Bollwerk 107 wird ausgezeichnet
12.01.2012 | 16:03 Uhr 2012-01-12T16:03:00+0100
Moers.Jugendkulturzentrum Bollwerk erhält für seine herausragende Rolle als Forum für musikalische Begegnung einen Preis vom Land.
Keine Frage – diese Nachricht zum Beginn des neuen Jahres freut Boris Graue, Programmmacher und Geschäftsführer im Jugendkulturzentrum Bollwerk 107, ganz besonders: Die noch junge Einrichtung wird vom Ministerium für Familie, Kinder, Jugend und Sport NRW und dem Landesmusikrat NRW mit der begehrten Spielstättenprogrammprämie ausgezeichnet. Damit honorieren die Partner herausragende Programme von Spielstätten im Bereich des Jazz und des avancierten Pop/Rock.

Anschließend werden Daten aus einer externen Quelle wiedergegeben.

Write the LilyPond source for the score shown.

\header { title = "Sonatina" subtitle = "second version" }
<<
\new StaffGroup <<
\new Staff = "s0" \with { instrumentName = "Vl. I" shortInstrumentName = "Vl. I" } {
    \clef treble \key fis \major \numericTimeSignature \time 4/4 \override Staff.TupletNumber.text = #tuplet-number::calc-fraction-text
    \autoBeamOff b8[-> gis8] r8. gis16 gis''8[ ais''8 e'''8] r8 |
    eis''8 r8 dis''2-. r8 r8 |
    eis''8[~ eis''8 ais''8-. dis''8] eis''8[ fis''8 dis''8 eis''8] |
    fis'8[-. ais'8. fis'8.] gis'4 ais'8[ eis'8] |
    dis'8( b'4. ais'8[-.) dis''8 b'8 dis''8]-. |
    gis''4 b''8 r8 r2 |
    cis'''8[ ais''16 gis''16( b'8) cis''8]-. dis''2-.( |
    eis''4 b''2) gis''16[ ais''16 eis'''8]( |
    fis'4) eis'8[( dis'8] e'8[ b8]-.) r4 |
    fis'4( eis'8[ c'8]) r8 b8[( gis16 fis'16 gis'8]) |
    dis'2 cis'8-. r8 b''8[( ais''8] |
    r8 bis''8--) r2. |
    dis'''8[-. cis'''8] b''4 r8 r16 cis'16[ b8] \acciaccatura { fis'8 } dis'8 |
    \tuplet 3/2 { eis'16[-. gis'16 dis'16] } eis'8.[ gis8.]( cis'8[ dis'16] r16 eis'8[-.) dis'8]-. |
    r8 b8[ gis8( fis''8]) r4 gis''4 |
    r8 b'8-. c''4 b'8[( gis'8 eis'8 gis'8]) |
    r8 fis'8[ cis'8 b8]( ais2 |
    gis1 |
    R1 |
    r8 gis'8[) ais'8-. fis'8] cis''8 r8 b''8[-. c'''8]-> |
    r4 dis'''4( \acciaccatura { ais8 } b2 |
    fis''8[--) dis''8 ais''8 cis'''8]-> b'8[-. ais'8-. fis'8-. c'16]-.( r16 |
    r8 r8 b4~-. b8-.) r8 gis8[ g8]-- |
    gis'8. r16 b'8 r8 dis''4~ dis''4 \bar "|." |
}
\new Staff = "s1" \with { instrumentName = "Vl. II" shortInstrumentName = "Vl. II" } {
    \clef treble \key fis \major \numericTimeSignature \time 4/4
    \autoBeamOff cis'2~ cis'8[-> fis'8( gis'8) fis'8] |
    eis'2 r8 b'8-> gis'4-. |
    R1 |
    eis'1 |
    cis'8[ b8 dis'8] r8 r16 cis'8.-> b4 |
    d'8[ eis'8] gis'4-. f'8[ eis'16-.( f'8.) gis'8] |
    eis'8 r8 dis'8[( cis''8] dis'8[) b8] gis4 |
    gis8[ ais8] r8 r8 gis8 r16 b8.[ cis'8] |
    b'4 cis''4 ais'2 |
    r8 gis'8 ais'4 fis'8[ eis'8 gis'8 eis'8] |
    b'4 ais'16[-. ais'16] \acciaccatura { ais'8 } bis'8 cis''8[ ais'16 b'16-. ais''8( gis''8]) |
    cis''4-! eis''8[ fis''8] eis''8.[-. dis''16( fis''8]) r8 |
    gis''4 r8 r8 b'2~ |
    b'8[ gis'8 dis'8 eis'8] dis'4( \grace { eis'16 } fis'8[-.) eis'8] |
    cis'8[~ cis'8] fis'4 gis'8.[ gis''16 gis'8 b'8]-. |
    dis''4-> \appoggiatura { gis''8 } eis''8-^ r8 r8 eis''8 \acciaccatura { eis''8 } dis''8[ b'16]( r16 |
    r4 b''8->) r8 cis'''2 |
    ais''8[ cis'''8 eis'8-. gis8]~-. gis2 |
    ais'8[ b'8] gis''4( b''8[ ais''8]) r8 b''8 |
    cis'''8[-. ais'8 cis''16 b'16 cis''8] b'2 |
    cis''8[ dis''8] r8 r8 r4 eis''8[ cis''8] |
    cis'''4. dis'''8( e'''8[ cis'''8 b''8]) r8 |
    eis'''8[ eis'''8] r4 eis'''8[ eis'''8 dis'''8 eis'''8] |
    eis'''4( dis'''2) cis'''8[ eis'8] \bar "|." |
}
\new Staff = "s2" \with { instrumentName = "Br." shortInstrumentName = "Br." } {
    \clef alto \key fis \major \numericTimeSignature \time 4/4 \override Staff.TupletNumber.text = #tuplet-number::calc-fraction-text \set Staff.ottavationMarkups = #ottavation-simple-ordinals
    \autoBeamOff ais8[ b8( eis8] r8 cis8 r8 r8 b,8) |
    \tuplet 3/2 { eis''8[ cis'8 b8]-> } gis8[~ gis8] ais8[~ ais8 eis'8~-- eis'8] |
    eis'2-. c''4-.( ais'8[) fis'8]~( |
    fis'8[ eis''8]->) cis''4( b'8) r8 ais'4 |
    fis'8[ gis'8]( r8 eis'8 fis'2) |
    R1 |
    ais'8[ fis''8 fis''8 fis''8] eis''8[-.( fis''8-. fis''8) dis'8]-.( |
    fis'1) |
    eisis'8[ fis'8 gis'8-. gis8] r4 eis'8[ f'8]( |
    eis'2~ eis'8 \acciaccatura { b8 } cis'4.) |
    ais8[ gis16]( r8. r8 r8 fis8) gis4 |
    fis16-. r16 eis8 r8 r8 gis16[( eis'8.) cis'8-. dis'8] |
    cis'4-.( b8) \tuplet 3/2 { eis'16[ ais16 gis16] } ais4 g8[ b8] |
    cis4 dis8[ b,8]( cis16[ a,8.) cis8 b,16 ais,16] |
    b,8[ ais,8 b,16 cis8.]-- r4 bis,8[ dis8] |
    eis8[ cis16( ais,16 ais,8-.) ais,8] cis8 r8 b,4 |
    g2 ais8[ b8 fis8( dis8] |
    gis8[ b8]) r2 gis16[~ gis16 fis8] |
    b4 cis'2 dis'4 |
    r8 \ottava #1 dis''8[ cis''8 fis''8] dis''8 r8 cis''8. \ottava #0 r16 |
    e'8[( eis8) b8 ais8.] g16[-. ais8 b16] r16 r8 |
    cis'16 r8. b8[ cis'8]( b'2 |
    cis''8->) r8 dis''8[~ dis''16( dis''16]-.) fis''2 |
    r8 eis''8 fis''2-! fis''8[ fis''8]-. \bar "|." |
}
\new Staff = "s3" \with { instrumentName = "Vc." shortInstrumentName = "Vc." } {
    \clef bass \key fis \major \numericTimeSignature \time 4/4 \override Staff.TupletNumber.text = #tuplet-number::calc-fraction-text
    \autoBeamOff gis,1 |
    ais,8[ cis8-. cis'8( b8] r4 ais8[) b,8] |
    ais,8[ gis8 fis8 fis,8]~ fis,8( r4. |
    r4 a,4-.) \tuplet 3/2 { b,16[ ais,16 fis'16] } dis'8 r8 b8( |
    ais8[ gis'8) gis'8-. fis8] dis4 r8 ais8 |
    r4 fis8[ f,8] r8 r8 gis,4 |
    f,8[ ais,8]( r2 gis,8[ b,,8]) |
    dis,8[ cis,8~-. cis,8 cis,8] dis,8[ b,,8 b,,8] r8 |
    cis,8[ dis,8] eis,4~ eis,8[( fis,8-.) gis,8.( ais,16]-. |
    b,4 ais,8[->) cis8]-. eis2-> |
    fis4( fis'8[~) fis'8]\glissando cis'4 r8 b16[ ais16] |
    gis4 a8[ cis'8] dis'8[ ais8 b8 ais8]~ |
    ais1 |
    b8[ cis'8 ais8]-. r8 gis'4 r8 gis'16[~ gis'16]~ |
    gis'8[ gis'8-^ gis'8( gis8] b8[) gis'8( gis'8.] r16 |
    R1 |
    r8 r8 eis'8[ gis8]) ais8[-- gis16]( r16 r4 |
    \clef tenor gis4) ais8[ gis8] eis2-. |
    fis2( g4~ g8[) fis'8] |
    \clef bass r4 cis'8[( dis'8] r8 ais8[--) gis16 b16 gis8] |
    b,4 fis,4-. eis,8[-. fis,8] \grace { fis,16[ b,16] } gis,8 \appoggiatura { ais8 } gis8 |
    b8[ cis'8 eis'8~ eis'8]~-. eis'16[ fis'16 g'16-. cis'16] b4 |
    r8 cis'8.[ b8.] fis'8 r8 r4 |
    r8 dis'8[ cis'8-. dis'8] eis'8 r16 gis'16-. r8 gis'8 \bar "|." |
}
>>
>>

Gewürdigt wird die herausragende Rolle, die gerade Clubs und Zentren kleinerer und mittlerer Größe als Foren der musikalischen Begegnung und Innovation für das Musikleben in NRW spielen. Wichtigstes Kriterium ist dabei die unmittelbare Nachwuchsförderung, denn prämiert werden nur Einrichtungen, die der regionalen Newcomerszene ein Forum bieten. Gerade dieser Anspruch steht seit Beginn der Arbeit im Fokus des Bollwerks, wie auch seiner Vorgängereinrichtung, der „Volksschule“.
Im vergangenen Jahr engagierten sich die Programmverantwortlichen Boris Graue und Friederike Pott über den gewohnten musikalischen „Tellerrand“ hinaus dabei in besonders aktuellen und bewegten Szenerien wie experimenteller und elektronischer Musik. „Hier verwischt zusehends die Grenze zwischen Musik und Kunst, Dekoration und Installation, Song und Improvisation“, so Boris Graue. Der Preis wird am kommenden Montag im Rahmen der Cologne Music Week in Köln übergeben. Mitglied der Jury ist auch Angelika Niescier, die in Moers ein Jahr lang als „Improviser In Residence“ arbeitete.